Purpose: To quantify diurnal variations of the molecular lipid composition of human tears.

Methods: Tears were collected in the morning and evening for 7-10 days from 30 healthy subjects with no ocular disease using fine glass capillary tubes. Lipids were extracted and analysed by chip-based nano-electrospray ionization tandem mass spectrometry. Lipid profiles of tears in the morning and evening were compared using linear mixed model.

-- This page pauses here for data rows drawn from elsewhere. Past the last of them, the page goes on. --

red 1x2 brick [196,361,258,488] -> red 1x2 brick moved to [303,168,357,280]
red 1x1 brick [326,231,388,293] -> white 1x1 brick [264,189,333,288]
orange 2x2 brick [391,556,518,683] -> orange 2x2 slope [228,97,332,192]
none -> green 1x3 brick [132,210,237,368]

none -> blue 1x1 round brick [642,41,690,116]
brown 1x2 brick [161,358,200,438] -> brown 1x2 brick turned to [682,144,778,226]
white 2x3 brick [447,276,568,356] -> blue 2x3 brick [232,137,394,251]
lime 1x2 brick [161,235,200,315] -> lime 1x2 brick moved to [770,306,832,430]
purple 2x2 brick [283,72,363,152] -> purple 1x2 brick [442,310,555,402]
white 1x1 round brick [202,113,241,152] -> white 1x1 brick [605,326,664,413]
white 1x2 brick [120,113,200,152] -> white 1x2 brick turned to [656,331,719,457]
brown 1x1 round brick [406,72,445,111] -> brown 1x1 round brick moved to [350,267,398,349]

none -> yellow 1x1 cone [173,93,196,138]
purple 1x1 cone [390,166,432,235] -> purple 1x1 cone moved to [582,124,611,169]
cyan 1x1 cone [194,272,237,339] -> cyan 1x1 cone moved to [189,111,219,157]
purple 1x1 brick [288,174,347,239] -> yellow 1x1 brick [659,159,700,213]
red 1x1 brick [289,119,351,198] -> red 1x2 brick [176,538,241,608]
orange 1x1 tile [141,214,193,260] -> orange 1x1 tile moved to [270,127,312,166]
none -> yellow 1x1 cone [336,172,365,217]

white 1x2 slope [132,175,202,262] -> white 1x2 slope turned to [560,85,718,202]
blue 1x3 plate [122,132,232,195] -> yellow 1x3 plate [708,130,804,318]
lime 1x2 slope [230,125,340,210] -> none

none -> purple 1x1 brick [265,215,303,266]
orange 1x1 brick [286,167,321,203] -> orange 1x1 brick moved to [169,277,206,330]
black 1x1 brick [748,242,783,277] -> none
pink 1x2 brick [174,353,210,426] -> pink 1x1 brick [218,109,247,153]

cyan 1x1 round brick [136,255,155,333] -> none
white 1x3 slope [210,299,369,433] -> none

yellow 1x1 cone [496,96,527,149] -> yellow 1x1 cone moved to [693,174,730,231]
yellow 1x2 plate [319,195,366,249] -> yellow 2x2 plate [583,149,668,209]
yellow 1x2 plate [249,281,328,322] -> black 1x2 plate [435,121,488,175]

Results: 116 lipid species were quantified representing eight lipid classes, namely lysophosphatidylcholines, lysophosphatidylethanolamines (LPE), phosphatidylcholines, phosphatidylethanolamines (PE), sphingomyelins, phosphatidylserines, cholesterol esters, and triacylglycerides. Individual lipid species were normalized with respect to total lipid in each sample. The level of all three species of LPE (species 16:0, 18:0, 18:1) increased (16:0, 1.14±0.87% am vs 1.50±1.05% pm, p=0.01; 18:0, 1.45±0.84% am vs 2.05 ±1.12% pm, p<0.001; 18:1, 1.95±1.31% am vs 2.62±1.42% pm, p=0.001). The tear levels of nine of twelve studied species of PE (comprising 76.2% of the total PE) decreased from morning to evening (the three most abundant molecular species of PE are: 36:2, 0.36±0.23% am vs 0.26±0.13% pm, p=0.03; 36:3, 0.25±0.15% am vs 0.21±0.10% pm, p=0.05; 38:4, 0.14±0.09 am vs 0.09±0.06% pm, p=0.001). LPE and PE constituted 5.4% of the total lipids. The level of the other lipid species did not change over the course of the day.

Conclusions: The overall lipid class profiles of normal tears showed that the levels of more than 94% of tear lipids remain unchanged during the day. However the level of phosphatidylethanolamine and its breakdown product lysophosphatidylethanolamine showed diurnal variation.